In the Vineyard ::November 24, 2010 :: Volume 9, Issue 22

Clergy Sexual Abuse in the Catholic Church (continued)
Part VI in a series that looks at Clergy Abuse in the Catholic Church from 1984-2010.
By Tom Doyle J.C.D., C.A.D.C

The nationwide uproar forced the bishops into a corner. Their general meeting in Dallas in June was the first concrete result. It was entirely devoted to the sex abuse issue. The dynamics of the assembled hierarchy revealed their underlying feelings and their motivation as they responded in a variety of ways to the “problem.” First, the reaction of the bishops to the survivors present at the meeting and to the overall pressure placed on them revealed an arrogant disdain for victims. It also revealed the inability of the bishops to think and operate clearly when under pressure from forces they could not control or dismiss. Second, the bishops focused their action proposals on the priest/deacon perpetrators culminating in their “Zero Tolerance” posture. They completely ignored the more serious issue of the responsibility of the hierarchy for the cover-up. They also ignored the fact that among the perpetrators several were bishops. Nothing was said about them with the exception of some paltry mumbo-jumbo about fraternal correction. Third, the Vatican forced the bishops to soften their approach in the “Essential Norms” which told us that justice for the victims was a far second to protection of the clerical caste.

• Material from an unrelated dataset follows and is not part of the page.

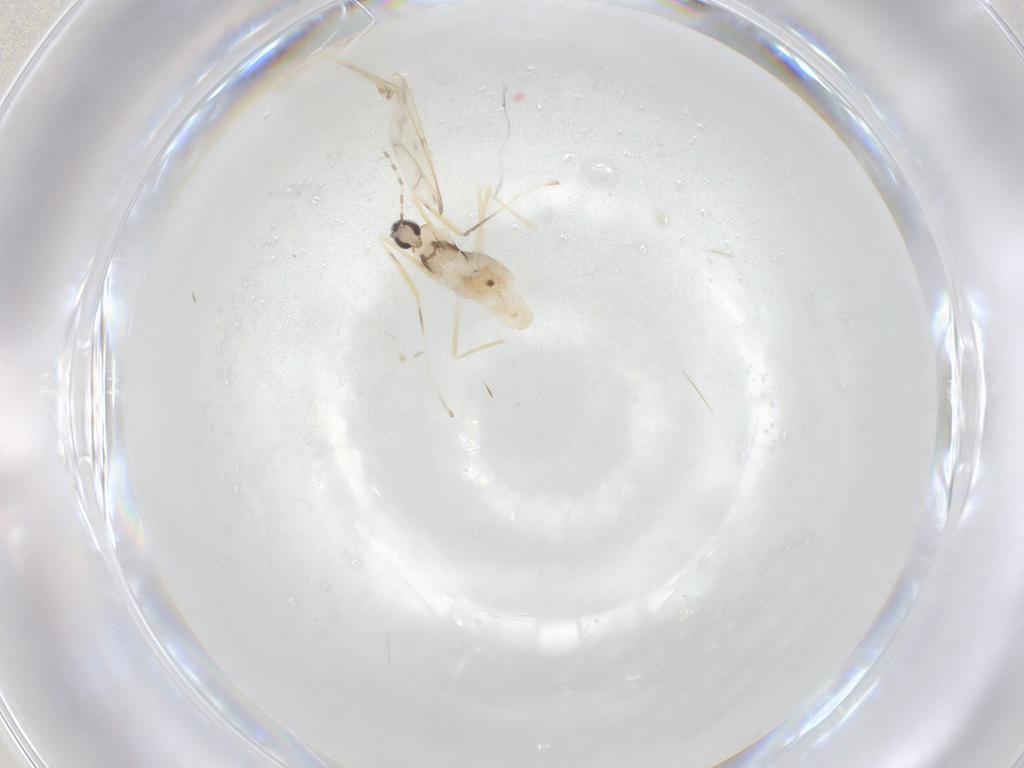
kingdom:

Since 1985 the bishops had been urged to establish effective policies to respond to reports of abuse. Their token efforts were nothing more than ineffective public relations moves. After the Dallas Charter and the Essential Norms, proposed in June 2002, the bishops’ conference established a “National Review Board” and an Office for Child and Youth Protection. The individual dioceses were mandated to set up similar structures. To their credit the Church authorities throughout the U.S. established a variety of programs and procedures aimed at child and youth protection. These structures were the basis for the bishops’ claim that the Catholic Church had done more than any other public or private institution to protect children and young people. What they left out of their self-congratulatory rhetoric is the fact that every step taken by the bishops including boards, procedures, policies and purges of suspected clerics, was the result of direct, powerful pressure from the media, the courts, the outraged public and most important, the survivors. Had there been no Boston revelations, no civil suits or no embarrassing media coverage the bishops, regardless of the mound of undisputed information staring them in the face, would have done nothing. The plight of sex abuse victims in 2010 would differ little from their plight in 1960.

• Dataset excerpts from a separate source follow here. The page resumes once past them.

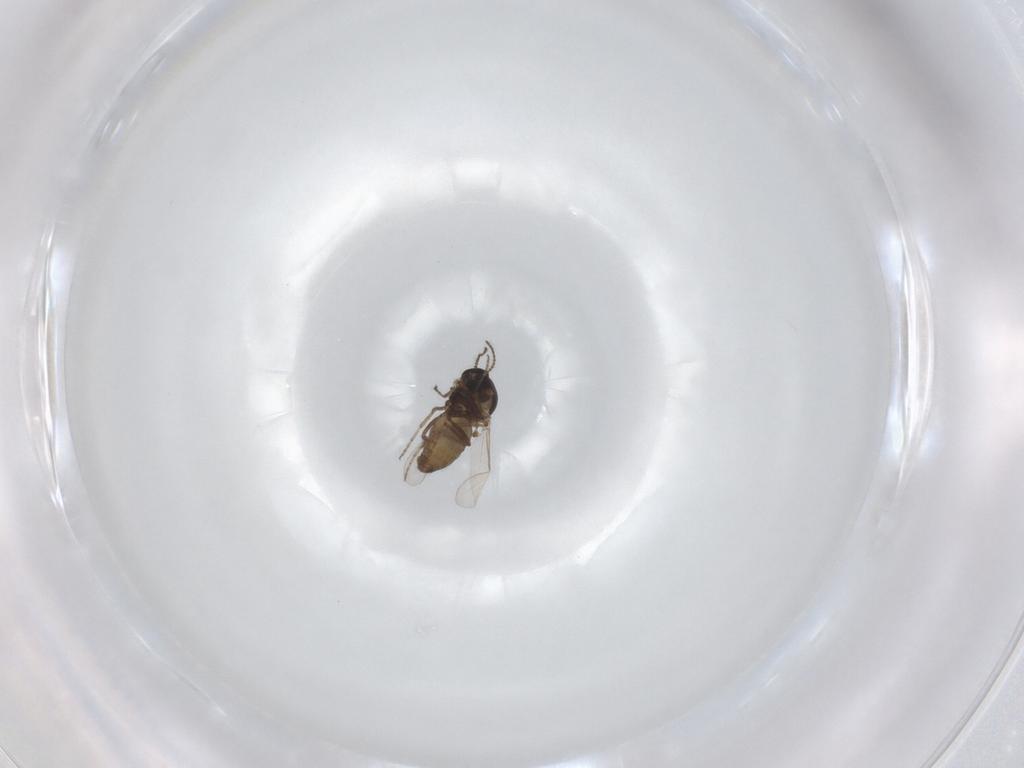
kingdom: Animalia
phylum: Arthropoda
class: Insecta
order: Diptera
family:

The bishops’ commitment to healing and the safety of children sounds convincing on paper and in their articulate and well-crafted rhetoric. It is however, hollow and hypocritical. Their individual and collective actions rob their words of any credibility. The depth of concern for victims’ welfare is proclaimed more by the destructive and frustrating tactics employed in civil suits than in their empty promises. Their pledge that children will be safe today and in the future is trampled under by their ruthless and costly efforts to defeat any State legislation that would protect children. The celebrated National Review Board, composed of prominent Catholics from various professions, was little more than a front created by the bishops to satisfy public anger. The board’s illusion of credibility was soon shattered when the first chairman, former Governor Frank Keating, resigned out of frustration with the bishops’ non-cooperation with their own creation. Gov. Keating was succeeded by Illinois Supreme Court Justice Ann Burke who also resigned for similar reasons. Both Keating and Burke did not leave quietly but spoke publicly in criticism of the bishops’ contradictory actions. Since its inception the National Review Board has done nothing effective to promote the cause of victims. Rather it has served as a source of validation for the bishops’ continuing recalcitrance. The hierarchy’s contradictory actions and the obvious underlying anger reflect fear. More than anything else the clergy abuse phenomenon has threatened the security of the bishops’ ecclesiastical-clerical world and what is more, the source of this threat cannot be controlled.